As World War II started, the city's economy shifted from agriculture (the Del Monte cannery was the largest employer) to industrial manufacturing with the contracting of the Food Machinery Corporation (later known as FMC Corporation) by the United States War Department to build 1000 Landing Vehicle Tracked. After World War II, FMC (later United Defense, and currently BAE Systems) continued as a defense contractor, with the San Jose facilities designing and manufacturing military platforms such as the M113 Armored Personnel Carrier, the Bradley Fighting Vehicle, and various subsystems of the M1 Abrams.

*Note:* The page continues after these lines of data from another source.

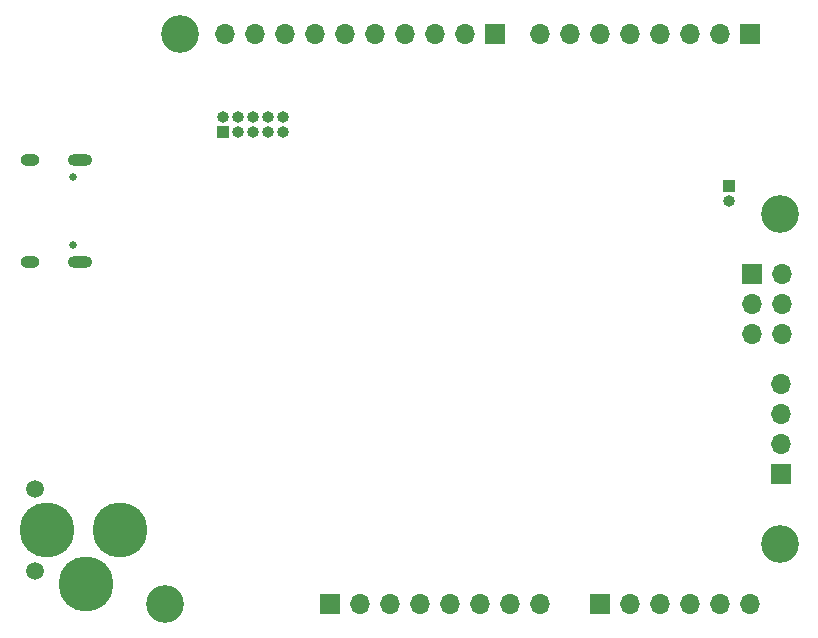
<source format=gbs>
G04 #@! TF.GenerationSoftware,KiCad,Pcbnew,(6.0.1-0)*
G04 #@! TF.CreationDate,2023-02-03T14:32:27+00:00*
G04 #@! TF.ProjectId,Snowduino Null,536e6f77-6475-4696-9e6f-204e756c6c2e,rev?*
G04 #@! TF.SameCoordinates,Original*
G04 #@! TF.FileFunction,Soldermask,Bot*
G04 #@! TF.FilePolarity,Negative*
%FSLAX46Y46*%
G04 Gerber Fmt 4.6, Leading zero omitted, Abs format (unit mm)*
G04 Created by KiCad (PCBNEW (6.0.1-0)) date 2023-02-03 14:32:27*
%MOMM*%
%LPD*%
G01*
G04 APERTURE LIST*
%ADD10C,4.650000*%
%ADD11C,1.500000*%
%ADD12C,3.200000*%
%ADD13R,1.700000X1.700000*%
%ADD14O,1.700000X1.700000*%
%ADD15R,1.000000X1.000000*%
%ADD16O,1.000000X1.000000*%
%ADD17C,0.650000*%
%ADD18O,2.100000X1.000000*%
%ADD19O,1.600000X1.000000*%
G04 APERTURE END LIST*
D10*
X91691000Y-116863000D03*
X88791000Y-121463000D03*
X85491000Y-116863000D03*
D11*
X84491000Y-113363000D03*
X84491000Y-120363000D03*
D12*
X147556000Y-90103000D03*
X147556000Y-118043000D03*
D13*
X109456000Y-123123000D03*
D14*
X111996000Y-123123000D03*
X114536000Y-123123000D03*
X117076000Y-123123000D03*
X119616000Y-123123000D03*
X122156000Y-123123000D03*
X124696000Y-123123000D03*
X127236000Y-123123000D03*
D13*
X123426000Y-74863000D03*
D14*
X120886000Y-74863000D03*
X118346000Y-74863000D03*
X115806000Y-74863000D03*
X113266000Y-74863000D03*
X110726000Y-74863000D03*
X108186000Y-74863000D03*
X105646000Y-74863000D03*
X103106000Y-74863000D03*
X100566000Y-74863000D03*
D13*
X145016000Y-74863000D03*
D14*
X142476000Y-74863000D03*
X139936000Y-74863000D03*
X137396000Y-74863000D03*
X134856000Y-74863000D03*
X132316000Y-74863000D03*
X129776000Y-74863000D03*
X127236000Y-74863000D03*
D12*
X96756000Y-74863000D03*
X95486000Y-123123000D03*
D13*
X145143000Y-95183000D03*
D14*
X147683000Y-95183000D03*
X145143000Y-97723000D03*
X147683000Y-97723000D03*
X145143000Y-100263000D03*
X147683000Y-100263000D03*
D13*
X132316000Y-123123000D03*
D14*
X134856000Y-123123000D03*
X137396000Y-123123000D03*
X139936000Y-123123000D03*
X142476000Y-123123000D03*
X145016000Y-123123000D03*
D13*
X147641000Y-112138000D03*
D14*
X147641000Y-109598000D03*
X147641000Y-107058000D03*
X147641000Y-104518000D03*
D15*
X100391000Y-83138000D03*
D16*
X100391000Y-81868000D03*
X101661000Y-83138000D03*
X101661000Y-81868000D03*
X102931000Y-83138000D03*
X102931000Y-81868000D03*
X104201000Y-83138000D03*
X104201000Y-81868000D03*
X105471000Y-83138000D03*
X105471000Y-81868000D03*
D15*
X143211000Y-87708000D03*
D16*
X143211000Y-88978000D03*
D17*
X87731000Y-92753000D03*
X87731000Y-86973000D03*
D18*
X88261000Y-85543000D03*
X88261000Y-94183000D03*
D19*
X84081000Y-94183000D03*
X84081000Y-85543000D03*
M02*

</source>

IBM established its West Coast headquarters in San Jose in 1943 and opened a downtown research and development facility in 1952. Both would prove to be harbingers for the economy of San Jose, as Reynold Johnson and his team would later invent RAMAC, as well as the Hard disk drive, and the technological side of San Jose's economy grew.

During the 1950s and 1960s, city manager A. P. "Dutch" Hamann led the city in a major growth campaign. The city annexed adjacent areas, such as Alviso and Cambrian Park, providing large areas for suburbs. An anti-growth reaction to the effects of rapid development emerged in the 1970s championed by mayors Norman Mineta and Janet Gray Hayes. Despite establishing an urban growth boundary, development fees, and incorporations of Campbell and Cupertino, development was not slowed, but rather directed into already incorporated areas.

San Jose's position in Silicon Valley triggered more economic and population growth, which led to the highest housing costs increase in the nation, 936% between 1976 and 2001. Efforts to increase density continued into 1990s when an update of the 1974 urban plan kept the urban growth boundaries intact and voters rejected a ballot measure to ease development restrictions in the foothills. Sixty percent of the housing built in San Jose since 1980 and over three-quarters of the housing built since 2000 have been multifamily structures, reflecting a political propensity toward Smart Growth planning principles.